[WORK TASK]: Transcribe all records, preserving every character.

Stored records
○ ○ ○ ○

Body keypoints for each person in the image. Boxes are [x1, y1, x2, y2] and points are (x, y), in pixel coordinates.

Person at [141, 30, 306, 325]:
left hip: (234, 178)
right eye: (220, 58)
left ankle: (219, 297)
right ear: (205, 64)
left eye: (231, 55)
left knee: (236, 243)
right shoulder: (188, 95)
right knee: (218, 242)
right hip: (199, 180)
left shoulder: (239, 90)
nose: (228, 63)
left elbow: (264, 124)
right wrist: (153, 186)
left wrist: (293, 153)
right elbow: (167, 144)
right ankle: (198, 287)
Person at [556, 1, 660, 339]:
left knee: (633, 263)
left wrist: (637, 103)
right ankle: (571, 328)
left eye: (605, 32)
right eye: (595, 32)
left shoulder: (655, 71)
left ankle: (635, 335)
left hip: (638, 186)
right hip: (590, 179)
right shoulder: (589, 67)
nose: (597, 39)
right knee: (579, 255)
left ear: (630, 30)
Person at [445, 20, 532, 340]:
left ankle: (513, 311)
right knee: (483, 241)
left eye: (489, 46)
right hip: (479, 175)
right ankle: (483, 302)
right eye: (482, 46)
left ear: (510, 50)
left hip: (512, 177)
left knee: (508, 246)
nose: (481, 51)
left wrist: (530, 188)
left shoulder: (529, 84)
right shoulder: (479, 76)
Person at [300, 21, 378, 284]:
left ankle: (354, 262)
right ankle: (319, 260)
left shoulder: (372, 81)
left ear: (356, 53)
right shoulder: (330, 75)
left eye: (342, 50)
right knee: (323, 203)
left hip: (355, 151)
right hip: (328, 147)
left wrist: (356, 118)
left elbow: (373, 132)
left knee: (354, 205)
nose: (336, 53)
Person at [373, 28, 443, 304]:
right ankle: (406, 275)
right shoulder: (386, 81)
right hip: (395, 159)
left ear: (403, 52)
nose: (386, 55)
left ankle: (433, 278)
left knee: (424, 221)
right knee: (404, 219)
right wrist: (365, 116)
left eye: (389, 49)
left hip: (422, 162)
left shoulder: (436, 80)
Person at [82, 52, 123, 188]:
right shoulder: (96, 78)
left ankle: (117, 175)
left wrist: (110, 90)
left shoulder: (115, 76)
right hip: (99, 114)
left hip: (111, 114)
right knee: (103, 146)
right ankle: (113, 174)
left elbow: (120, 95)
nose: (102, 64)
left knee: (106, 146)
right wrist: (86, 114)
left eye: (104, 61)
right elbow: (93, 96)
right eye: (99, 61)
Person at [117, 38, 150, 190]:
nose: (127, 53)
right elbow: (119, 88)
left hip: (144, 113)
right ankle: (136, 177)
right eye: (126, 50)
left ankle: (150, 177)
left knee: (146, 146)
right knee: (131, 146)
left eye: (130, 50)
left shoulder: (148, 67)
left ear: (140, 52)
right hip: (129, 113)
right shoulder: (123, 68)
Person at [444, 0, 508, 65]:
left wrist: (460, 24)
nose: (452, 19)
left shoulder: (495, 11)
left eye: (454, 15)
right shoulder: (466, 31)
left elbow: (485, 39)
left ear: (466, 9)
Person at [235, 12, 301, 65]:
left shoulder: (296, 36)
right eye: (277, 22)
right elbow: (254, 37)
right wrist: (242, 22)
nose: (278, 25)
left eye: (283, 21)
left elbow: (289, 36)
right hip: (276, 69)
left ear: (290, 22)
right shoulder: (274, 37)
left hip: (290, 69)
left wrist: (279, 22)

○ ○ ○ ○

[ANSWER FOR THE TASK]:
Body keypoints for each person in the image. Boxes are [x1, y1, x2, y2] and points are (x, y), in pixel coordinates.

Person at [141, 30, 306, 325]:
left hip: (234, 178)
right eye: (220, 58)
left ankle: (219, 297)
right ear: (205, 64)
left eye: (231, 55)
left knee: (236, 243)
right shoulder: (188, 95)
right knee: (218, 242)
right hip: (199, 180)
left shoulder: (239, 90)
nose: (228, 63)
left elbow: (264, 124)
right wrist: (153, 186)
left wrist: (293, 153)
right elbow: (167, 144)
right ankle: (198, 287)
Person at [556, 1, 660, 339]:
left knee: (633, 263)
left wrist: (637, 103)
right ankle: (571, 328)
left eye: (605, 32)
right eye: (595, 32)
left shoulder: (655, 71)
left ankle: (635, 335)
left hip: (638, 186)
right hip: (590, 179)
right shoulder: (589, 67)
nose: (597, 39)
right knee: (579, 255)
left ear: (630, 30)
Person at [445, 20, 532, 340]:
left ankle: (513, 311)
right knee: (483, 241)
left eye: (489, 46)
right hip: (479, 175)
right ankle: (483, 302)
right eye: (482, 46)
left ear: (510, 50)
left hip: (512, 177)
left knee: (508, 246)
nose: (481, 51)
left wrist: (530, 188)
left shoulder: (529, 84)
right shoulder: (479, 76)
Person at [300, 21, 378, 284]:
left ankle: (354, 262)
right ankle: (319, 260)
left shoulder: (372, 81)
left ear: (356, 53)
right shoulder: (330, 75)
left eye: (342, 50)
right knee: (323, 203)
left hip: (355, 151)
right hip: (328, 147)
left wrist: (356, 118)
left elbow: (373, 132)
left knee: (354, 205)
nose: (336, 53)
Person at [373, 28, 443, 304]:
right ankle: (406, 275)
right shoulder: (386, 81)
right hip: (395, 159)
left ear: (403, 52)
nose: (386, 55)
left ankle: (433, 278)
left knee: (424, 221)
right knee: (404, 219)
right wrist: (365, 116)
left eye: (389, 49)
left hip: (422, 162)
left shoulder: (436, 80)
Person at [82, 52, 123, 188]:
right shoulder: (96, 78)
left ankle: (117, 175)
left wrist: (110, 90)
left shoulder: (115, 76)
right hip: (99, 114)
left hip: (111, 114)
right knee: (103, 146)
right ankle: (113, 174)
left elbow: (120, 95)
nose: (102, 64)
left knee: (106, 146)
right wrist: (86, 114)
left eye: (104, 61)
right elbow: (93, 96)
right eye: (99, 61)
Person at [117, 38, 150, 190]:
nose: (127, 53)
right elbow: (119, 88)
left hip: (144, 113)
right ankle: (136, 177)
right eye: (126, 50)
left ankle: (150, 177)
left knee: (146, 146)
right knee: (131, 146)
left eye: (130, 50)
left shoulder: (148, 67)
left ear: (140, 52)
right hip: (129, 113)
right shoulder: (123, 68)
Person at [444, 0, 508, 65]:
left wrist: (460, 24)
nose: (452, 19)
left shoulder: (495, 11)
left eye: (454, 15)
right shoulder: (466, 31)
left elbow: (485, 39)
left ear: (466, 9)
Person at [235, 12, 301, 65]:
left shoulder: (296, 36)
right eye: (277, 22)
right elbow: (254, 37)
right wrist: (242, 22)
nose: (278, 25)
left eye: (283, 21)
left elbow: (289, 36)
right hip: (276, 69)
left ear: (290, 22)
right shoulder: (274, 37)
left hip: (290, 69)
left wrist: (279, 22)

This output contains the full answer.